### To-do item
Put the material below into a JSON list of strings, with one string for each line and blank lines left out. Leave the pictures out of the list.

### Dataset content
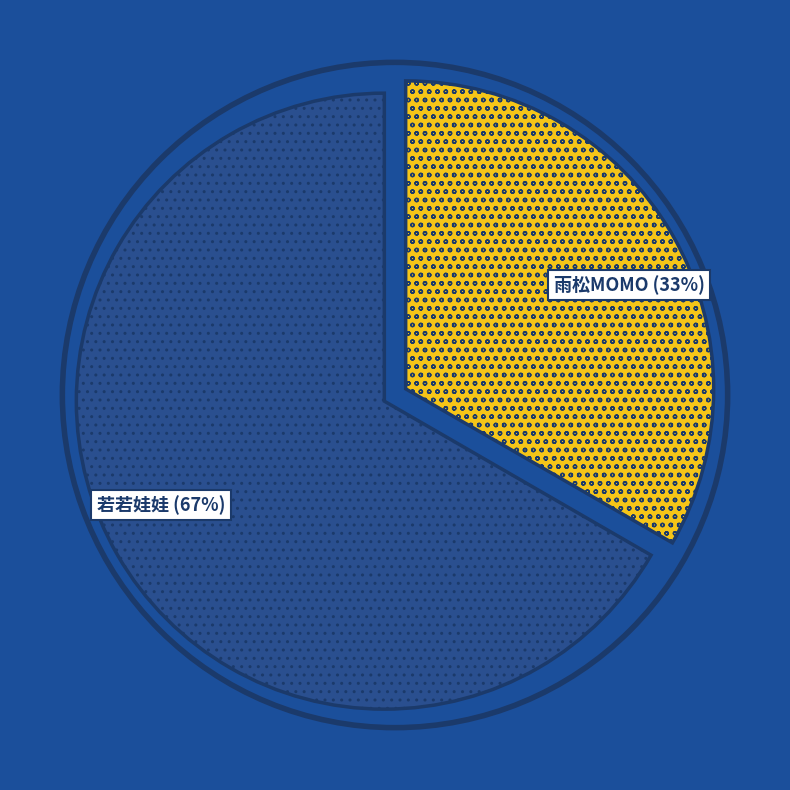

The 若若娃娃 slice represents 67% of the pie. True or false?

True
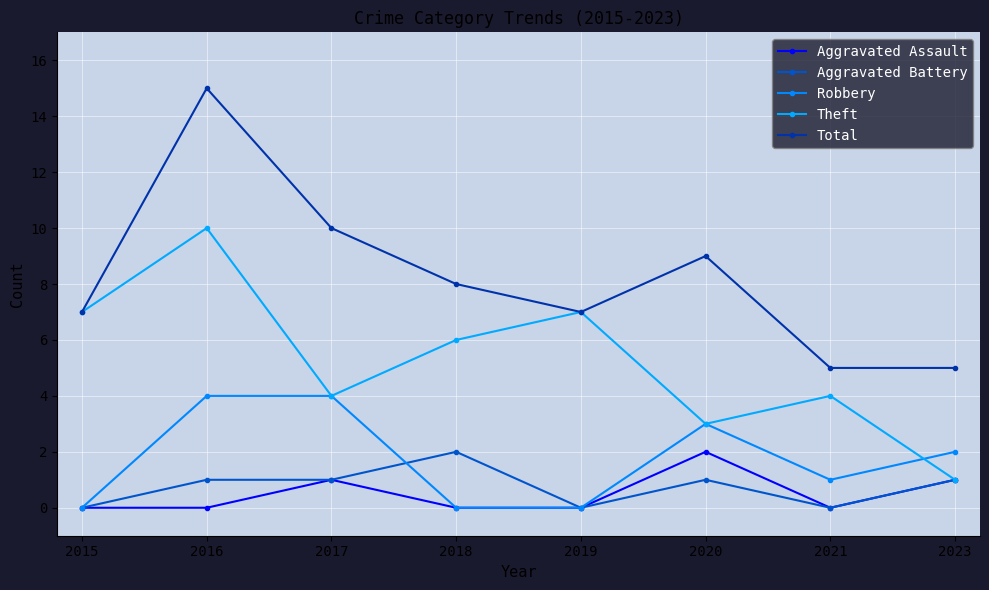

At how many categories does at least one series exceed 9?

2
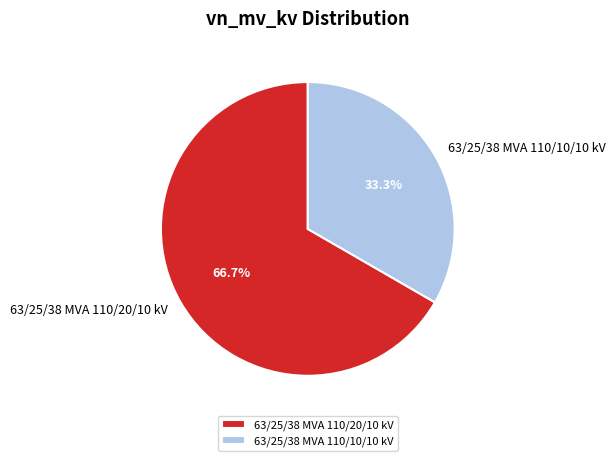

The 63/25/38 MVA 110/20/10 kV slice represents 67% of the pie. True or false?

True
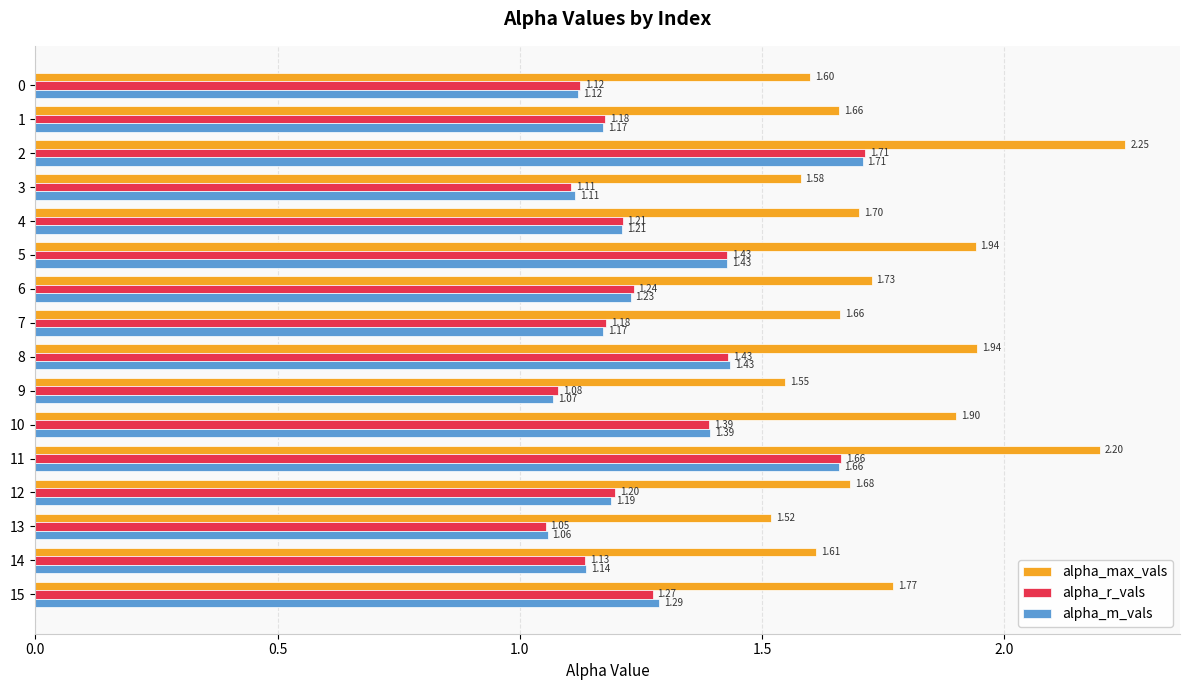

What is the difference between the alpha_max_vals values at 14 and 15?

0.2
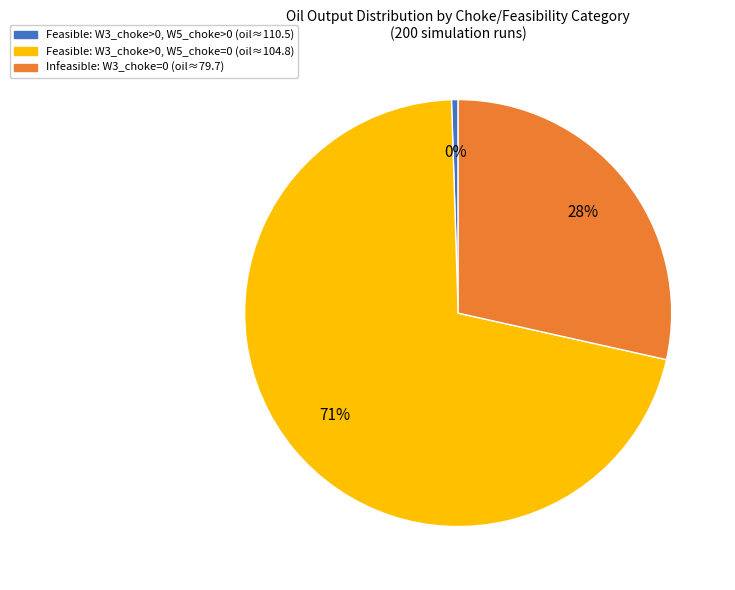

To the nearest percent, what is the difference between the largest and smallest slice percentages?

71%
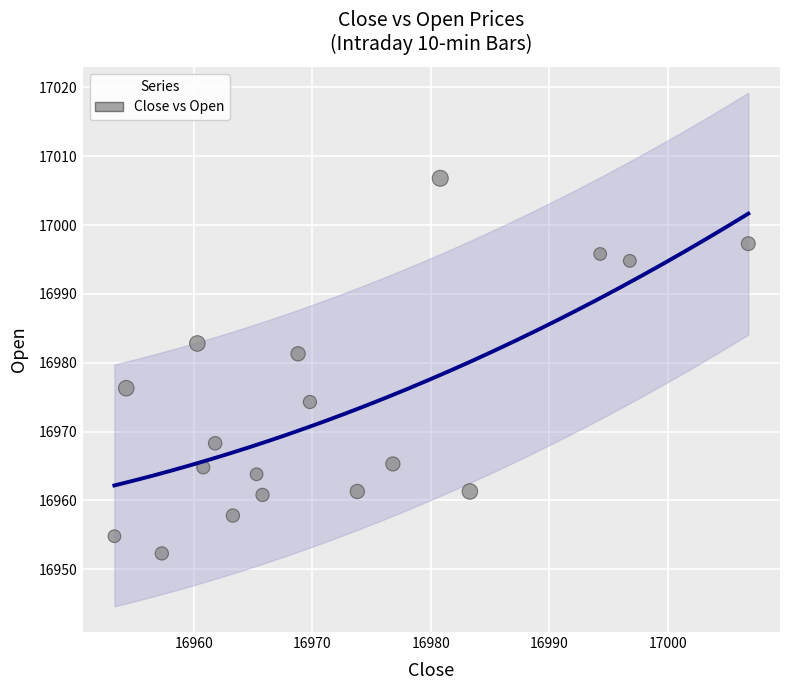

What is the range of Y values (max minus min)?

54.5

### Answer to the problem
[
  "The 若若娃娃 slice represents 67% of the pie. True or false?",
  "True",
  "At how many categories does at least one series exceed 9?",
  "2",
  "The 63/25/38 MVA 110/20/10 kV slice represents 67% of the pie. True or false?",
  "True",
  "What is the difference between the alpha_max_vals values at 14 and 15?",
  "0.2",
  "To the nearest percent, what is the difference between the largest and smallest slice percentages?",
  "71%",
  "What is the range of Y values (max minus min)?",
  "54.5"
]